We use SemMedDB as a PostgreSQL database. The following steps will help you to setup SemMedDB.
Download the predication table from SemMed NIH. We use SemMedDB in version semmedVER40_R. You can directly download the predication table at Predication. Rename the file to predication.sql
We use SemMedDB as a PostgreSQL V10 database in our experimental setup and scripts. Details for PostgreSQL can be found at PostgreSQL We recommend to setup a PostgresSQL database. We name the database "semmeddb". We have written a script to convert the MySQL SQL-statements to PostgreSQL (located in sql directory).
python3 sql/semmed_postgres_converter.py predication.sql predication.psql
Subsequently, we use "psql" to load our sql scripts. Create the predication table and load the data into it.
psql -d semmeddb < sql/semmed_create_table.sql
psql -d semmeddb < sql/predication.psql
Finally, create indexes and materialized views for our experiments (this may take a while).
psql -d semmeddb < sql/semmed_create_index.sql
psql -d semmeddb < sql/materialized_views.sql
The experiments belonging to our first experiment (knowledge graph without contexts and with strict contexts) can be found in 01-KG_Context.ipynb. Experiments belomnging to our second experiment (context compatibility) can be found in 02-Context_Compatibility.ipynb. To rerun our experiments, you need to setup a python environment.
We provide Jupyter notebooks for our experiments.

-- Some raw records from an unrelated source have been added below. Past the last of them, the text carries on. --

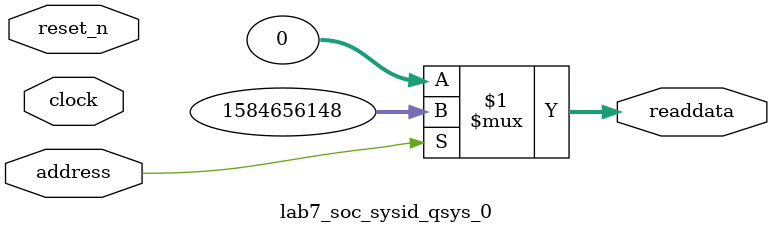
<source format=v>



// synthesis translate_off
`timescale 1ns / 1ps
// synthesis translate_on

// turn off superfluous verilog processor warnings 
// altera message_level Level1 
// altera message_off 10034 10035 10036 10037 10230 10240 10030 

module lab7_soc_sysid_qsys_0 (
               // inputs:
                address,
                clock,
                reset_n,

               // outputs:
                readdata
             )
;

  output  [ 31: 0] readdata;
  input            address;
  input            clock;
  input            reset_n;

  wire    [ 31: 0] readdata;
  //control_slave, which is an e_avalon_slave
  assign readdata = address ? 1584656148 : 0;

endmodule



</source>
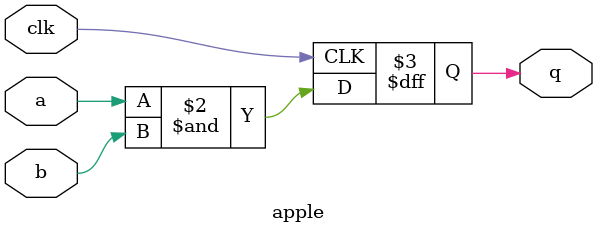
<source format=sv>
module apple (
	input wire a,
	input wire b,
	input wire clk,
	output reg q
);

always @(posedge clk) begin
	q <= a & b;
end

endmodule

</source>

You can run them in an Jupyter environment with the following packages installed:
pip install psycopg2-binary nltk scikit-learn matplotlib
For the first experiment, you need to enter your database credentials for semmeddb in the beginning of the Jupyter notebook.
For the second experiment, you need access to the metadata of PubMed. To bypass setting up a metadata database, you can find our precomputed metadata simiarity values and clusterings at OneDrive. Download the zip archiv and unzip it. The files should be stored as an additional directory (inside this repository) called:
preprocessed_context_compatibility
Next, you can rerun the second notebook without having metadata database credentials entered. This line ensures that the metadata processing will be skipped.
do_preprocessing = False
Thanks for reading!